» **Task details**: Within the material below, transcribe exactly the lines from the one holding "Annaleigh LeBruno for" through the one holding "b. AGM 2020-2022", keeping both ends and skipping the rest.

** Material for the task follows **

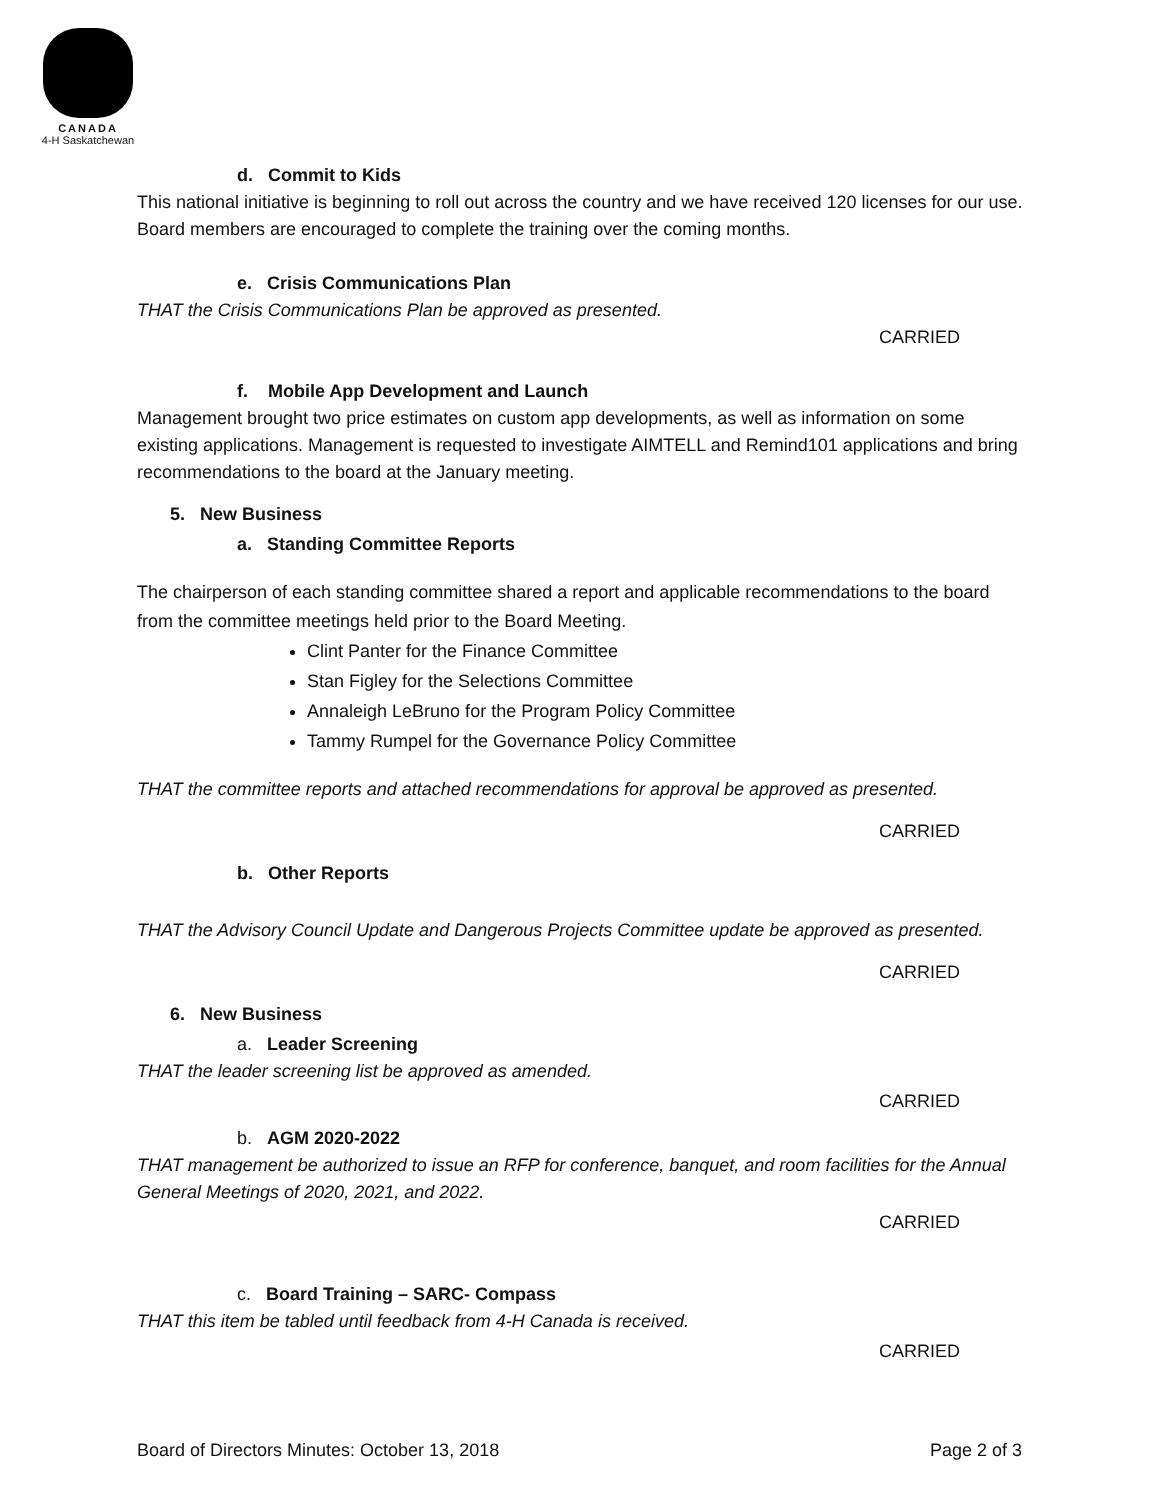CANADA
4-H Saskatchewan
d. Commit to Kids
This national initiative is beginning to roll out across the country and we have received 120 licenses for our use. Board members are encouraged to complete the training over the coming months.
e. Crisis Communications Plan
THAT the Crisis Communications Plan be approved as presented.
CARRIED
f. Mobile App Development and Launch
Management brought two price estimates on custom app developments, as well as information on some existing applications. Management is requested to investigate AIMTELL and Remind101 applications and bring recommendations to the board at the January meeting.
5. New Business
a. Standing Committee Reports
The chairperson of each standing committee shared a report and applicable recommendations to the board from the committee meetings held prior to the Board Meeting.
Clint Panter for the Finance Committee
Stan Figley for the Selections Committee
Annaleigh LeBruno for the Program Policy Committee
Tammy Rumpel for the Governance Policy Committee
THAT the committee reports and attached recommendations for approval be approved as presented.
CARRIED
b. Other Reports
THAT the Advisory Council Update and Dangerous Projects Committee update be approved as presented.
CARRIED
6. New Business
a. Leader Screening
THAT the leader screening list be approved as amended.
CARRIED
b. AGM 2020-2022
THAT management be authorized to issue an RFP for conference, banquet, and room facilities for the Annual General Meetings of 2020, 2021, and 2022.
CARRIED
c. Board Training – SARC- Compass
THAT this item be tabled until feedback from 4-H Canada is received.
CARRIED
Board of Directors Minutes: October 13, 2018 Page 2 of 3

** End of Material for the task **

» **Output of the exercise**:
Annaleigh LeBruno for the Program Policy Committee
Tammy Rumpel for the Governance Policy Committee
THAT the committee reports and attached recommendations for approval be approved as presented.
CARRIED
b. Other Reports
THAT the Advisory Council Update and Dangerous Projects Committee update be approved as presented.
CARRIED
6. New Business
a. Leader Screening
THAT the leader screening list be approved as amended.
CARRIED
b. AGM 2020-2022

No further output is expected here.